Predict maximum of set of normally distributed values

118 Views Asked by At

Given a set of size n of normally distributed values, how can I predict the maximum value of the set (assuming the set contains about 50% positive and 50% negative values)? And how can I calculate the 95% confidence interval for where that maximum would fall?

1

There are 1 best solutions below

0
On BEST ANSWER

The cumulative distribution function of the maximum is $F(x)^n$, where $F(x)$ is the cumulative distribution function of the individual distributions.
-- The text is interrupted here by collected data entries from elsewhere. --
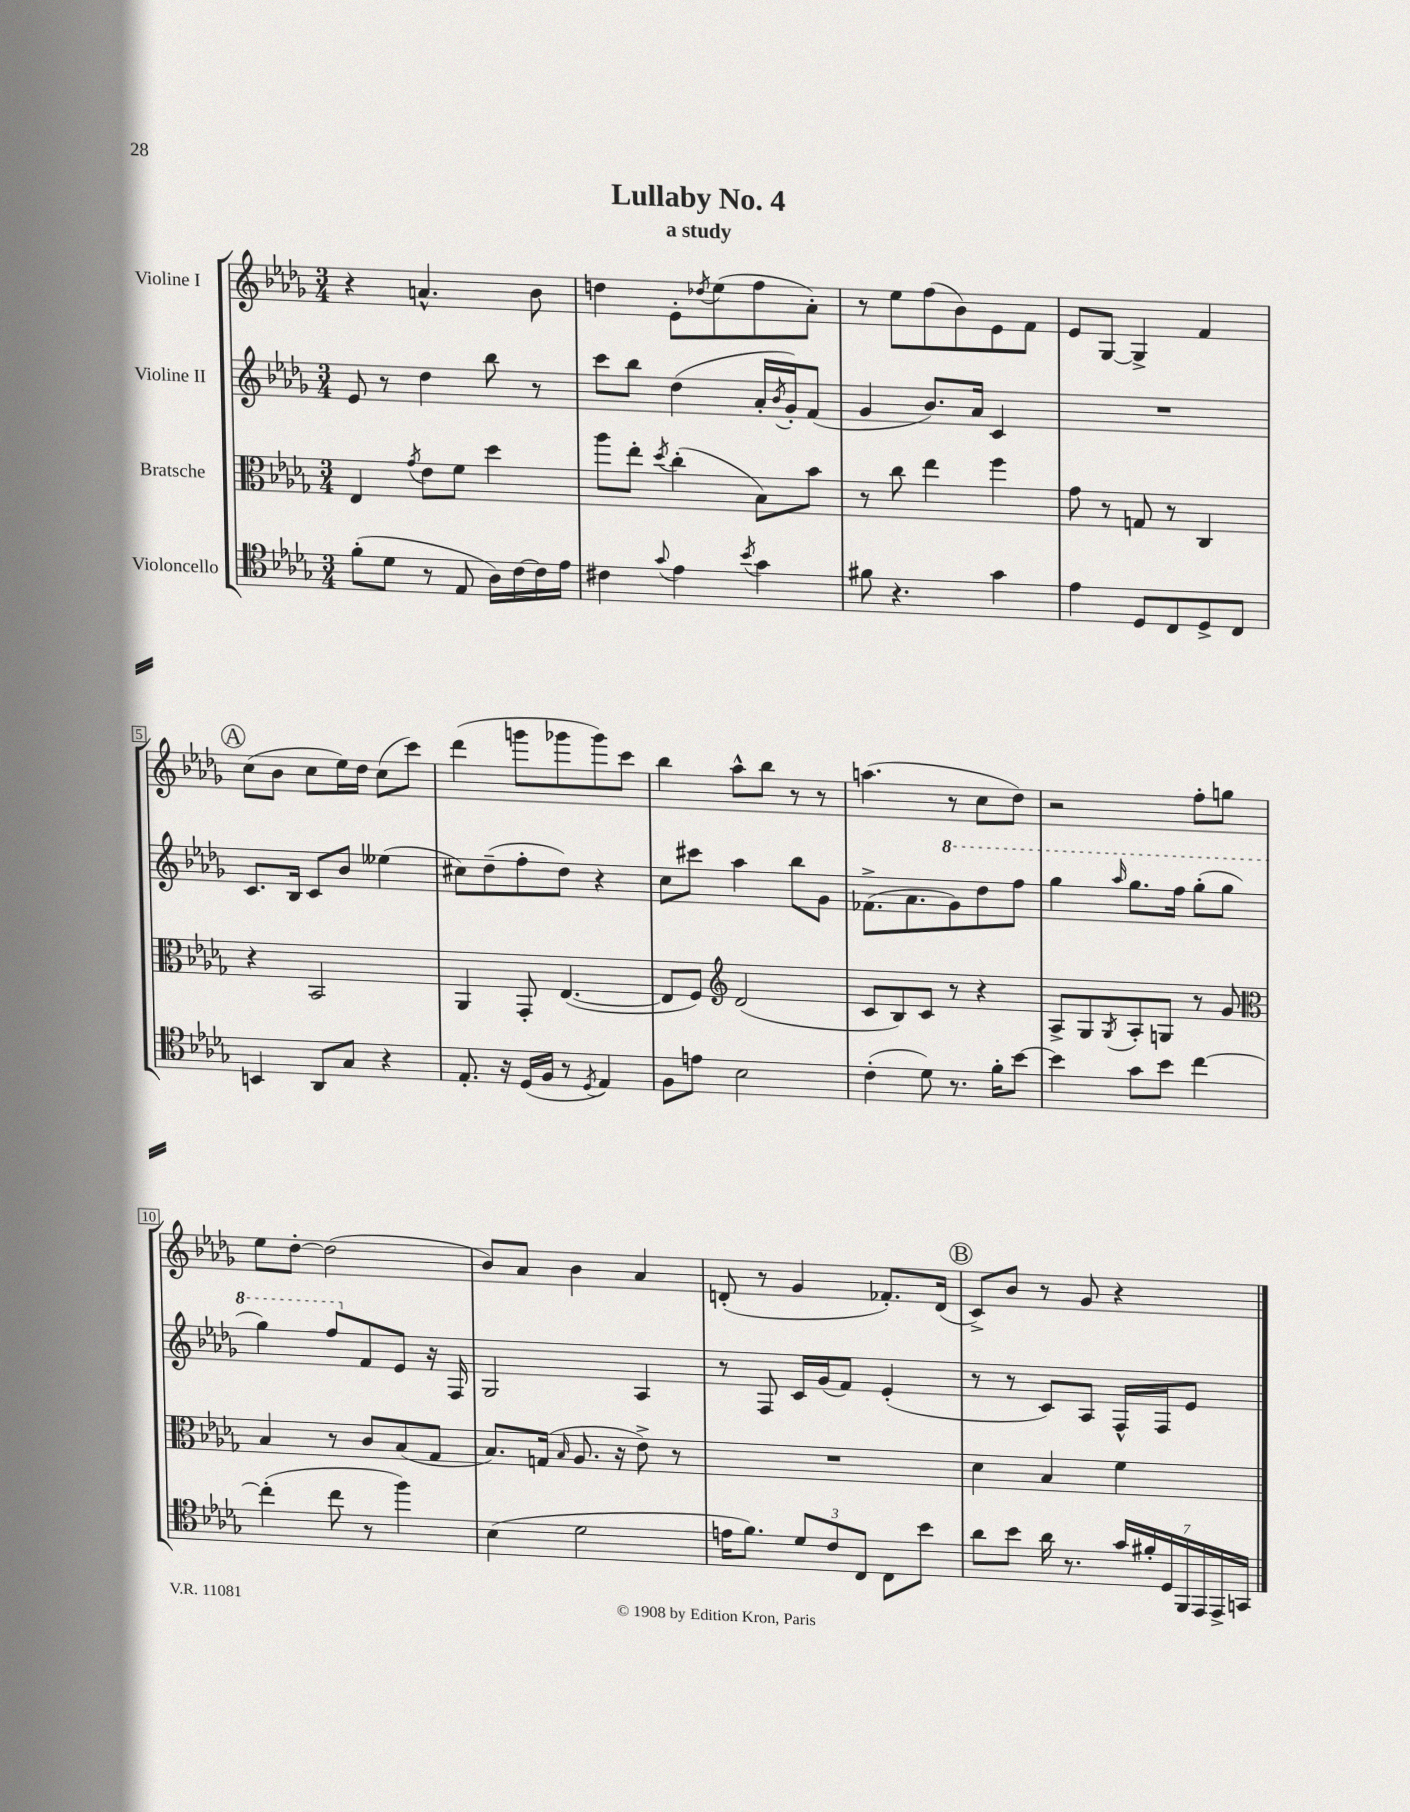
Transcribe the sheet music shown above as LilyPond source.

\header { title = "Lullaby No. 4" subtitle = "a study" }
<<
\new StaffGroup <<
\new Staff = "s0" \with { instrumentName = "Violine I" } {
    \clef treble \key des \major \numericTimeSignature \time 3/4
    r4 a'4.-^ bes'8 |
    d''4 ees'8-. \acciaccatura { des''8 } ees''8( f''8 aes'8-.) |
    r8 ees''8 f''8( bes'8) ees'8 f'8 |
    ees'8 ges8~ ges4-> f'4 |
    \mark \markup { \circle "A" } c''8( bes'8 c''8 ees''16) des''16 c''8( c'''8) |
    des'''4( g'''8 ges'''8 ges'''8) c'''8 |
    bes''4 aes''8-^ bes''8 r8 r8 |
    a''4.( r8 c''8 des''8) |
    r2 f''8-. g''8 |
    ees''8 des''8~-. des''2( |
    bes'8) aes'8 bes'4 aes'4 |
    d'8-.( r8 ges'4 fes'8.-.) d'16( |
    \mark \markup { \circle "B" } c'8->) bes'8 r8 ges'8 r4 \bar "|." |
}
\new Staff = "s1" \with { instrumentName = "Violine II" } {
    \clef treble \key des \major \numericTimeSignature \time 3/4
    ees'8 r8 des''4 bes''8 r8 |
    c'''8 bes''8 des''4( aes'16-. \acciaccatura { bes'8 } ges'16-.) f'8( |
    ges'4 bes'8.) aes'16 c'4 |
    R2. |
    \mark \markup { \circle "A" } c'8. bes16 c'8 bes'8 eeses''4( |
    cis''8) des''8--( f''8-. des''8) r4 |
    c''8 cis'''8 aes''4 bes''8 ges'8 |
    fes'8.->( aes'8. \ottava #1 ges''8) des'''8 f'''8 |
    ges'''4 \grace { aes'''16 } ges'''8. f'''16 ges'''8-.( ges'''8 |
    ges'''4) f'''8 \ottava #0 f'8 ees'8 r16 f16 |
    ges2 aes4 |
    r8 f8 c'16 ges'16( f'8) ees'4-.( |
    \mark \markup { \circle "B" } r8 r8 c'8) aes8 f16-^ f16 ees'8 \bar "|." |
}
\new Staff = "s2" \with { instrumentName = "Bratsche" } {
    \clef alto \key des \major \numericTimeSignature \time 3/4
    ees4 \acciaccatura { ges'8 } ees'8 f'8 des''4 |
    aes''8 ees''8-. \acciaccatura { des''8 } c''4-.( bes8) bes'8 |
    r8 c''8 ees''4 f''4 |
    ges'8 r8 g8 r8 c4 |
    \mark \markup { \circle "A" } r4 bes,2 |
    aes,4 ges,8-. ees4.~( |
    ees8 f8) \clef treble des'2( |
    c'8 bes8) c'8 r8 r4 |
    aes8-> ges8 \acciaccatura { ges8 } aes8-. g8 r8 ges'8 |
    \clef alto bes4 r8 c'8 bes8( ges8 |
    bes8.) g16( \grace { bes16 } aes8. r16 ees'8->) r8 |
    R2. |
    \mark \markup { \circle "B" } des'4 bes4 f'4 \bar "|." |
}
\new Staff = "s3" \with { instrumentName = "Violoncello" } {
    \clef tenor \key des \major \numericTimeSignature \time 3/4
    f'8-.( des'8 r8 ees8 aes16) c'16~ c'16 ees'16 |
    cis'4 \appoggiatura { ges'8 } ees'4 \acciaccatura { bes'8 } ges'4 |
    fis'8 r4. ges'4 |
    ees'4 des8 c8 des8-> c8 |
    \mark \markup { \circle "A" } b,4 aes,8 ges8 r4 |
    ees8.-. r16 des16( f16 r8 \acciaccatura { des8 } ees4) |
    f8 e'8 bes2 |
    c'4-.( des'8) r8. f'16-. bes'8~ |
    bes'4 ges'8 bes'8 c''4~ |
    c''4-.( c''8 r8 f''4) |
    bes4( des'2 |
    e'16 f'8.) \tuplet 3/2 { des'8 c'8 c8 } c8 bes'8 |
    \mark \markup { \circle "B" } aes'8 bes'8 aes'16 r8. \tuplet 7/4 { ges'16 fis'16-. des16 f,16 ees,16 ees,16-> g,16 } \bar "|." |
}
>>
>>
\layout { \context { \Score \override BarNumber.stencil = #(make-stencil-boxer 0.1 0.3 ly:text-interface::print) } }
Thus its density is $nF(x)^{n-1}f(x)$. For large $n$, this is strongly concentrated near $F(x)=1-\epsilon$ and well approximated by $n\exp\left(-n(1-F(x))\right)f(x)$. For a standard normal distribution, we have

$$ F(x)=\frac12\left(1+\operatorname{erf}\left(\frac x{\sqrt2}\right)\right)\approx1-\frac{\mathrm e^{-\frac12x^2}}{\sqrt{2\pi}x} $$

and

$$f(x)=\frac{\mathrm e^{-\frac12x^2}}{\sqrt{2\pi}}$$

and thus

$$ nF(x)^{n-1}f(x)\approx\frac n{\sqrt{2\pi}}\exp\left(-n\frac{\mathrm e^{-\frac12x^2}}{\sqrt{2\pi}x}-\frac12x^2\right)\;. $$

Setting the derivative of the exponent to $0$ yields a transcendental equation for $x$, and the leading term of the solution is determined by $n\mathrm e^{-\frac12x^2}\sim1$ and thus $x\sim\sqrt{2\ln n}$. Thus, for a general normal distribution, for large $n$ the distribution of the maximum is peaked around $\mu+\sqrt{2\ln n}\,\sigma$.